Reflex's unique triage process looks practically at what’s keeping people in the crisis point of their mental illness and addresses it practically and immediately.
Damien comments that many psychiatry and counselling services (with exception of the counselling hotlines such as Lifeline) only operate 9am to 5pm Monday to Friday - but crises don’t adhere to business hours.
Damien is willing to be called on at any hour of the day, any day of the week.
At present, many of Damien’s clients come through referral such as disability employment service organisations, emergency services and overloaded psychologists.
As well as providing in-person counselling, Reflex also operates drop in style centres at cafes and community halls where people can have a chat with Damien.
For now, these are located in the Cessnock Local Government area. Some have also been run at Wallsend and he has a view to launch more in Newcastle.
Damien’s end goal for the business is that his clients will not have to pay.
“So many people are priced out of good mental health care,” he said.
Reflex does have a charge model for private clients who don’t have a health care card, but largely Damien tries to keep the services free. Much of his funding comes through successful government grants.
His goals for the near future include employing a social worker and case manager and signing a memorandum of understanding with the NSW police.
Longer term he wants to see his model of operation spread throughout the state and country; whether that’s through Reflex, or through other organisations that see merit in the mental health ambulance style of care.

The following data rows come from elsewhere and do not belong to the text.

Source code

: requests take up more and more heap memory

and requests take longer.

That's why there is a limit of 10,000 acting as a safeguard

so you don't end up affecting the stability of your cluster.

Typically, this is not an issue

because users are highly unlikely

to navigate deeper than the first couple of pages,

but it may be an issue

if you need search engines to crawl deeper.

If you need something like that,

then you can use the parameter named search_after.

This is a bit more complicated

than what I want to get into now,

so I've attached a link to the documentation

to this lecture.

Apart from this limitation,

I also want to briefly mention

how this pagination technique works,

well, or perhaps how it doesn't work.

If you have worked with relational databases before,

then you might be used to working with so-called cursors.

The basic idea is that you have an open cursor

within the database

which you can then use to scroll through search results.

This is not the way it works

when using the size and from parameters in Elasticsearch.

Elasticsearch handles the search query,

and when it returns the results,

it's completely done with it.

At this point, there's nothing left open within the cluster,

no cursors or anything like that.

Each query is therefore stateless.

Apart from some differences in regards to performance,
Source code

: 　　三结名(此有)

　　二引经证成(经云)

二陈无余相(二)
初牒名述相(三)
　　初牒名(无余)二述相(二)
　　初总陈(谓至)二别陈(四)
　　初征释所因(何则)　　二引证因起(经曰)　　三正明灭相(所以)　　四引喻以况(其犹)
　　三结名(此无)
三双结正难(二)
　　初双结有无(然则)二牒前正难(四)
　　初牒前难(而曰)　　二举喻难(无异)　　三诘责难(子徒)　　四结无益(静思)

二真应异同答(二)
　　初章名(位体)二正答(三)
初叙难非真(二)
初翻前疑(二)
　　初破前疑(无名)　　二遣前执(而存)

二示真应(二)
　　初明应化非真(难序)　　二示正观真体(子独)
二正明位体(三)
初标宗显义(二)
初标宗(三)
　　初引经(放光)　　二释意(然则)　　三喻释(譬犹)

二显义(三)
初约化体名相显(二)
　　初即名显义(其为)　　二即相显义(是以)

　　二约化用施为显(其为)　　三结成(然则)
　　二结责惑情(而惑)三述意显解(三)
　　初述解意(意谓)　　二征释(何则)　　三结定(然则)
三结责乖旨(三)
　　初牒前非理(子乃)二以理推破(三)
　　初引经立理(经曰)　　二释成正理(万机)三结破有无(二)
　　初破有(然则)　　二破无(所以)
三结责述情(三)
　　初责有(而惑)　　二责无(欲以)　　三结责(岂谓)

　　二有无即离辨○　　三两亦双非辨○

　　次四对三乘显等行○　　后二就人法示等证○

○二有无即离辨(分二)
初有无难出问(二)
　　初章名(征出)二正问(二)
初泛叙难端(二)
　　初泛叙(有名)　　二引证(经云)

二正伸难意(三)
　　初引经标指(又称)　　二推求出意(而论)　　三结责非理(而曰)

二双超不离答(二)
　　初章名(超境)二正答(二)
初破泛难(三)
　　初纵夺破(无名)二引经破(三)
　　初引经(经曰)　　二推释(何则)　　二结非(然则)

Damien said one of the main challenges of starting his charity here in Newcastle is that our city doesn’t have “the same level of funding or resourcing as Sydney”. Aside from that, he believes Newcastle has been a great testing ground for his organisation.
“I’ve found Novocastrians are accepting of the need for support for mental health and you don’t find that everywhere,” he said.
“Newcastle seems to have a really compassionate energy. We’re big but we are still small enough to be aware of each other. There is that attitude of ‘how can I help? what can I do?’ that has made starting reflex in Newcastle more worthwhile and I think also more possible,” he said.